Dataset entries:
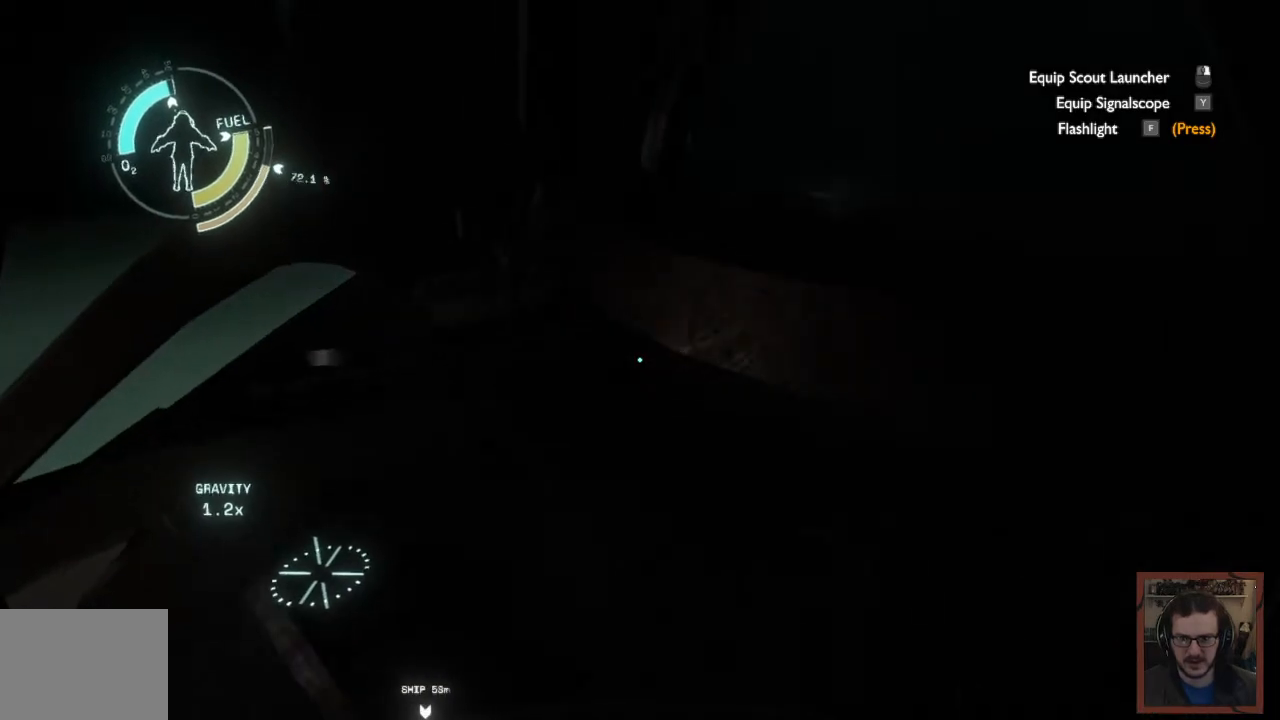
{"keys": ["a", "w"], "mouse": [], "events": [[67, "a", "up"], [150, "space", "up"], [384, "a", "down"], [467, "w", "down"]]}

* * *

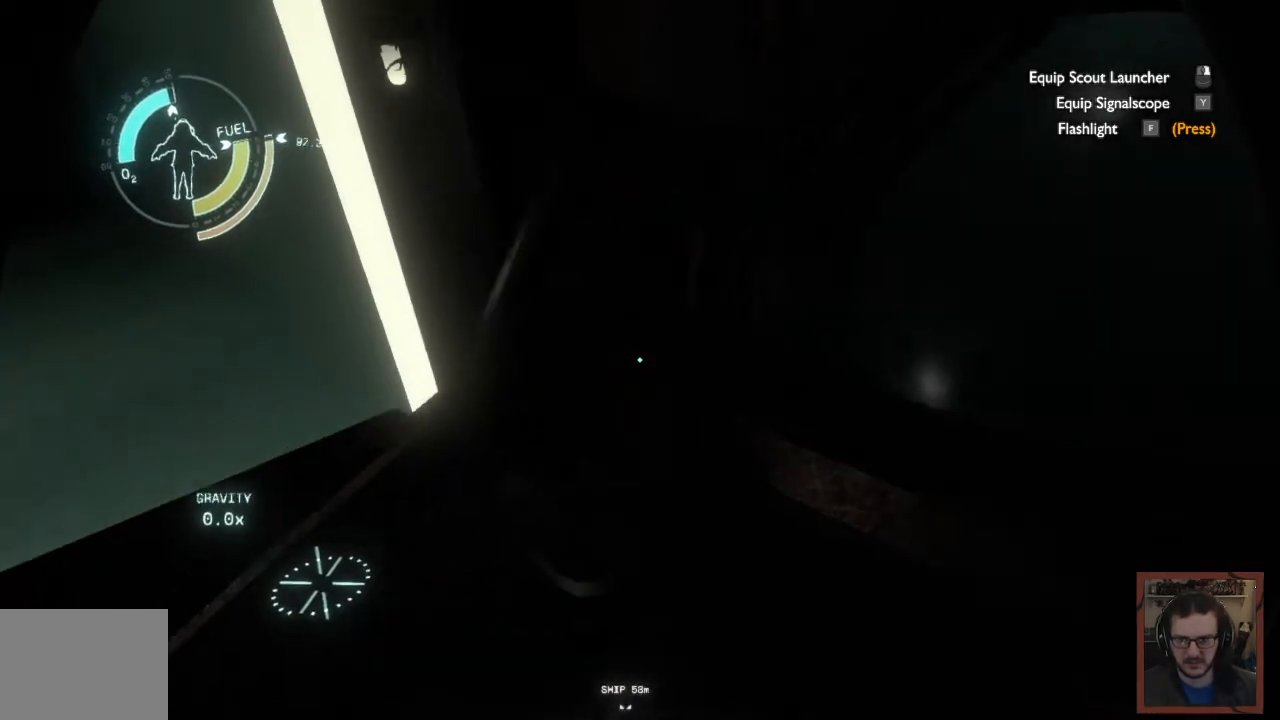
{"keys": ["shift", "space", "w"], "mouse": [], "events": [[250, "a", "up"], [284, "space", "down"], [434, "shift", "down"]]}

--

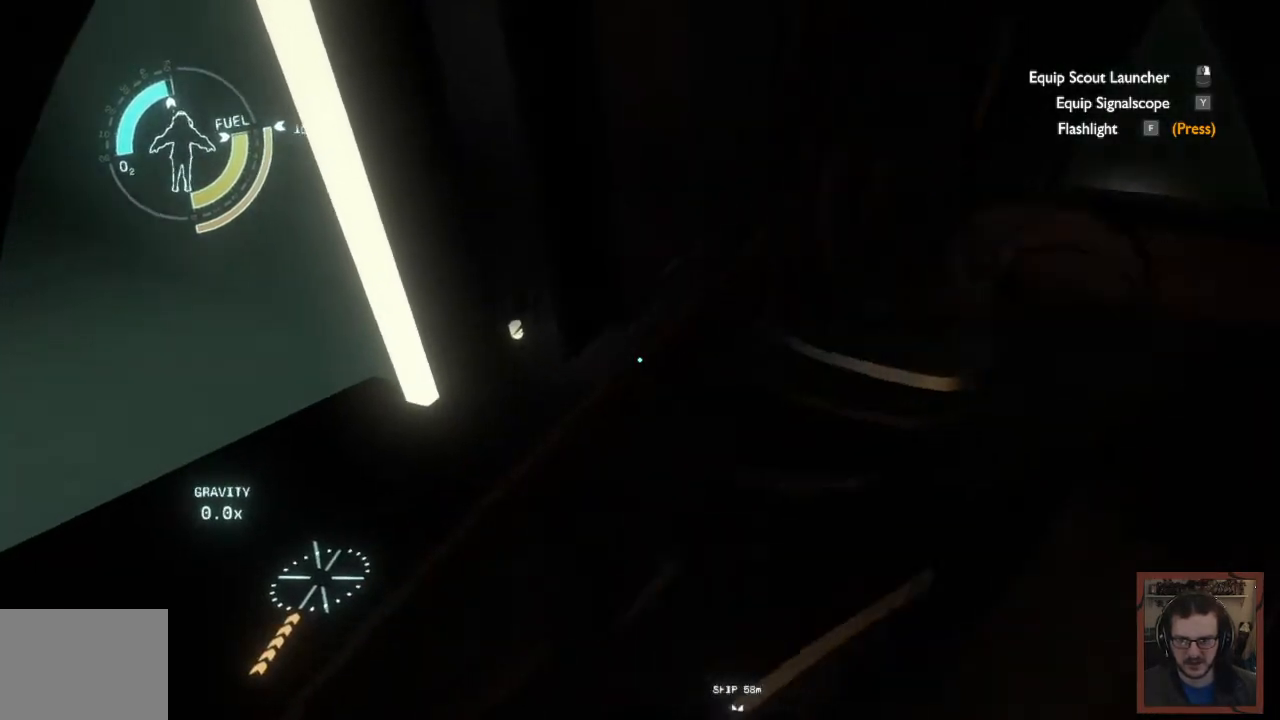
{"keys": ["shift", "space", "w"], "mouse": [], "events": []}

Exercise description: Copy each line of the data that contains the word "down".

Response area:
{"keys": ["a", "w"], "mouse": [], "events": [[67, "a", "up"], [150, "space", "up"], [384, "a", "down"], [467, "w", "down"]]}
{"keys": ["shift", "space", "w"], "mouse": [], "events": [[250, "a", "up"], [284, "space", "down"], [434, "shift", "down"]]}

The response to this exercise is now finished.